Other ingredients to "flavor" your compost can be fresh vegetable waste from the kitchen, coffee grounds and for a bit of color try rinsed and crumbled egg shells.

If you are building the compost pile or filling a bin for the first time, mix the greens, the browns and other materials as you go. This is where you add garden soil. The soil contains all those bacteria and other microorganisms that will be doing the breakdown of the plant parts into what we call organic matter. The organisms use that nitrogen to grow with increasing their numbers and feeding on all the organic matter turning it into composts as we know it.
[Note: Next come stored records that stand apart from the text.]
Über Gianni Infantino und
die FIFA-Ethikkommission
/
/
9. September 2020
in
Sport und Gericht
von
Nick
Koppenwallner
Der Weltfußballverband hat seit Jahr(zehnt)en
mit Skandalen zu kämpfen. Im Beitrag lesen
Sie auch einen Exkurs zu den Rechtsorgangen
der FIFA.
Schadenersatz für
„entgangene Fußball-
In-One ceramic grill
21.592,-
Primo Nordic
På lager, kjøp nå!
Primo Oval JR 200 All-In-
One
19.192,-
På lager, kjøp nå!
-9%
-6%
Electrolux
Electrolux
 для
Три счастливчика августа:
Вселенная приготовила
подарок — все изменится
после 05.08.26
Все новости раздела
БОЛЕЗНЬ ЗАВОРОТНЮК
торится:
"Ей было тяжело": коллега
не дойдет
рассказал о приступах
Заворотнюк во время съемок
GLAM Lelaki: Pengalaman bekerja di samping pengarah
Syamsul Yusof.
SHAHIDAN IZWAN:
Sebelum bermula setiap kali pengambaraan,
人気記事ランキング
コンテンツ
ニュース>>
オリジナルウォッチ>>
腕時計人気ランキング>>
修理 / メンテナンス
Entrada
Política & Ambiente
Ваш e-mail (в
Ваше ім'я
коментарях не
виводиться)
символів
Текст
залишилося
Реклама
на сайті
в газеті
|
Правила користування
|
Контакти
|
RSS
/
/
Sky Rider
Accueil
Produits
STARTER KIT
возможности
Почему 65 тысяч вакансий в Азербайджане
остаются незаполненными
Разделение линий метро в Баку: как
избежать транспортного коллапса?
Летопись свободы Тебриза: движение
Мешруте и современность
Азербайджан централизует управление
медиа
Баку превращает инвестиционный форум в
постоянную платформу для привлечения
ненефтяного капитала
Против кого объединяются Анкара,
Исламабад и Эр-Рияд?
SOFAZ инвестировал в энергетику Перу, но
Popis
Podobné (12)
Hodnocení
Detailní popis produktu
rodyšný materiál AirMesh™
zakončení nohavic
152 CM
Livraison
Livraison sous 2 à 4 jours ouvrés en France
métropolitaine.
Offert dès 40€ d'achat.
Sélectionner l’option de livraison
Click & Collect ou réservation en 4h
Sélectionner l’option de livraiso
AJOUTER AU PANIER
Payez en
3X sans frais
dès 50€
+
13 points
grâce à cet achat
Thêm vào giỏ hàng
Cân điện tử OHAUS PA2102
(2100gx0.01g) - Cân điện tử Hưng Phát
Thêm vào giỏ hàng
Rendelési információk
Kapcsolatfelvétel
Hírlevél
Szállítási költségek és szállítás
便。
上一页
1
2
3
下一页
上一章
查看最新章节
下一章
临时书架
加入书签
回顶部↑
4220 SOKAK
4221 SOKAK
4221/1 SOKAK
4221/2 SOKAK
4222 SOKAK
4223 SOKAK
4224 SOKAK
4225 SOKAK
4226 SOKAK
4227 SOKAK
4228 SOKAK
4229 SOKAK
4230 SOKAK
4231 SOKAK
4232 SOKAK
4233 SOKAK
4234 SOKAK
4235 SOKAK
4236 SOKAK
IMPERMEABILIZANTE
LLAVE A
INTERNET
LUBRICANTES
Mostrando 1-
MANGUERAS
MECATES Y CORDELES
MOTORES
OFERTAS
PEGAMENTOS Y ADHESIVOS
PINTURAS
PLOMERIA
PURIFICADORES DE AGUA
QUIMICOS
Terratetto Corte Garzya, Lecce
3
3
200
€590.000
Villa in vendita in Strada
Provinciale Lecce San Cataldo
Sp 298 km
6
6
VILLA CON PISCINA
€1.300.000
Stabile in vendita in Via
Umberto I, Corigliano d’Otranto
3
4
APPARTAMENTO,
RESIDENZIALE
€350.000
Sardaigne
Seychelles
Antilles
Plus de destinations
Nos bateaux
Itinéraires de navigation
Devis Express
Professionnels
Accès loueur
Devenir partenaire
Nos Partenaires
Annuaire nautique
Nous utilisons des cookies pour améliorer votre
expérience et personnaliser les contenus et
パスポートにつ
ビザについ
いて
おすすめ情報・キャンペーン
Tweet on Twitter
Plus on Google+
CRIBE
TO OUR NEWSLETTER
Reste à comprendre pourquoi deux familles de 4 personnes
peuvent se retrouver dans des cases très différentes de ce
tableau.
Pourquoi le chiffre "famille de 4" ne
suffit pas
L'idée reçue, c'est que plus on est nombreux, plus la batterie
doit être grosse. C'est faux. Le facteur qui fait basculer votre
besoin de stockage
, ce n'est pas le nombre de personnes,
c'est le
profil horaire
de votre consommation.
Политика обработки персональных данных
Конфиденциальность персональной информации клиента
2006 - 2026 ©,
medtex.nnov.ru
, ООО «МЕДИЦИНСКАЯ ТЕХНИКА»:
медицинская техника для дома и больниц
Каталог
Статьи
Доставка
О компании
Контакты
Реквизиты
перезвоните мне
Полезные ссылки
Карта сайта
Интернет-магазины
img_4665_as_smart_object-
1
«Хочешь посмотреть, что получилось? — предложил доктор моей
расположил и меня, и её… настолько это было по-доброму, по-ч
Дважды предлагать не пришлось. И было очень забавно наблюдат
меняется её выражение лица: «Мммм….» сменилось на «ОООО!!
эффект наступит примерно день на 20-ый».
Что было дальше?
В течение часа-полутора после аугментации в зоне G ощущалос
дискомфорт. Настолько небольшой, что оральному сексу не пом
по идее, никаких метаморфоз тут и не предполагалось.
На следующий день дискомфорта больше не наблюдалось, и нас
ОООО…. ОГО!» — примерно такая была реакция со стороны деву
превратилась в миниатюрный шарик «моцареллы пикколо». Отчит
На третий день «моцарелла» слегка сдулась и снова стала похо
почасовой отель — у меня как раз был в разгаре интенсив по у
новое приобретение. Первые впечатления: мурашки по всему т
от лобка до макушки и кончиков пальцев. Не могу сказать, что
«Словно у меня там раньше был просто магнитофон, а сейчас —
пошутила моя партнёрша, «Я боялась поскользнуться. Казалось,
Like any other living organism, these bacteria need a constant supply of moisture and that is why we water the compost pile.

It is that constant temperature and supply of moisture that will quickly turn our yard waste into composts that we can then return to the garden beds. In the vegetable garden, just turn it in you prepare the garden soil. In more permanent beds use it as a mulch layer and it will disappear into the soil or time or you can work it in as you cultivate the beds.